WHAT THIS TASK INVOLVES -> Once the line containing "focal_35mm: 26" is found in the records below, return it and each following line exactly, up to and including the line containing "f_number: 1.6", and nothing else.

#### PROVIDED RECORDS ####

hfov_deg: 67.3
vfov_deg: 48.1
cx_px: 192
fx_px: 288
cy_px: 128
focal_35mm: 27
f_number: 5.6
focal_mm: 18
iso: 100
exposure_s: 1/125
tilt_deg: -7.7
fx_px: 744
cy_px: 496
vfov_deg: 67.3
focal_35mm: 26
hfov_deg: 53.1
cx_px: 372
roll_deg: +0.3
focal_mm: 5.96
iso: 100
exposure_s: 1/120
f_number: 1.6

####
#### PROVIDED RECORDS ####

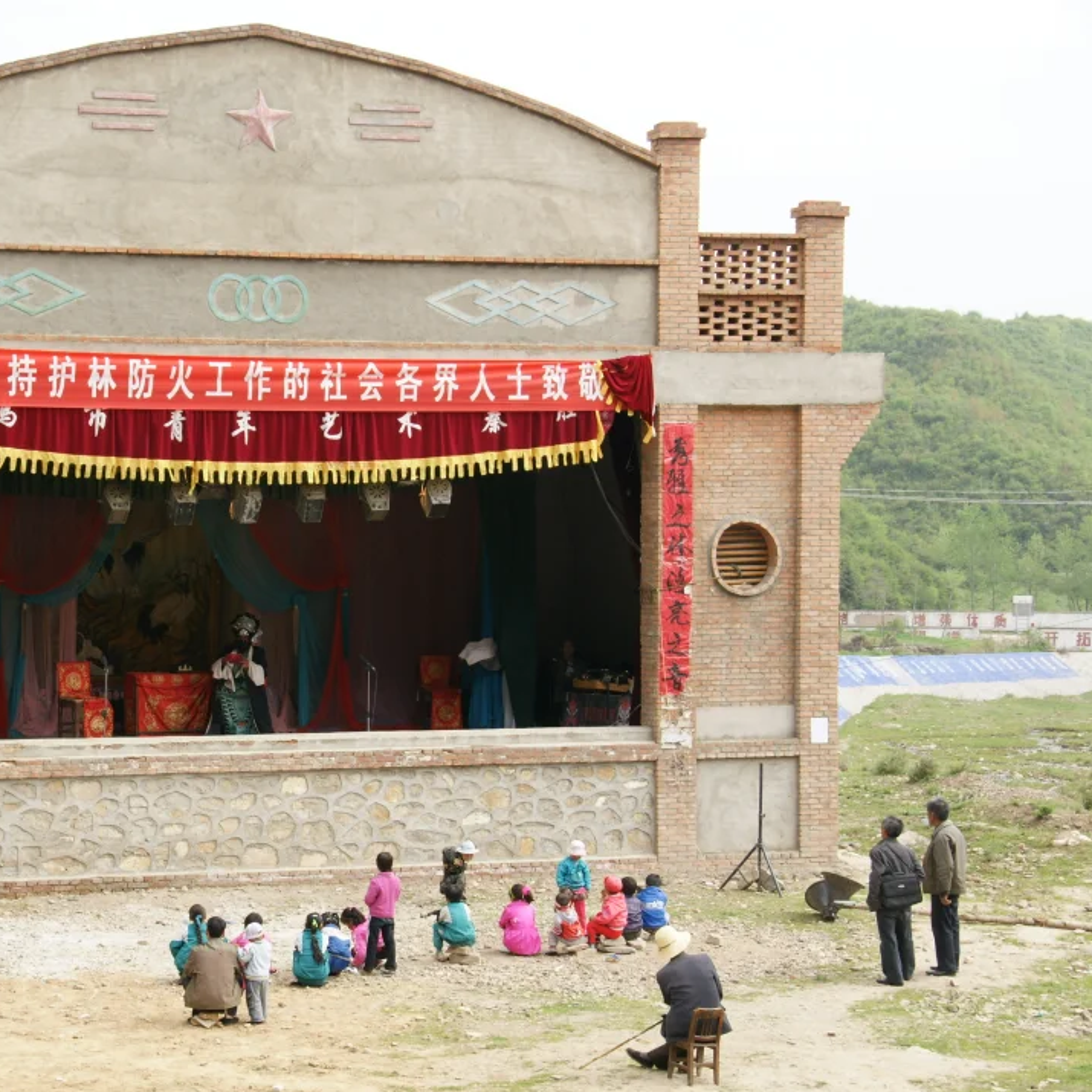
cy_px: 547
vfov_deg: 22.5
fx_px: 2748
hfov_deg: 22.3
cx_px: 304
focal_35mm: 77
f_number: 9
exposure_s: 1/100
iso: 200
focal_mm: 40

####

ANSWER TO THIS PROBLEM ->
focal_35mm: 26
hfov_deg: 53.1
cx_px: 372
roll_deg: +0.3
focal_mm: 5.96
iso: 100
exposure_s: 1/120
f_number: 1.6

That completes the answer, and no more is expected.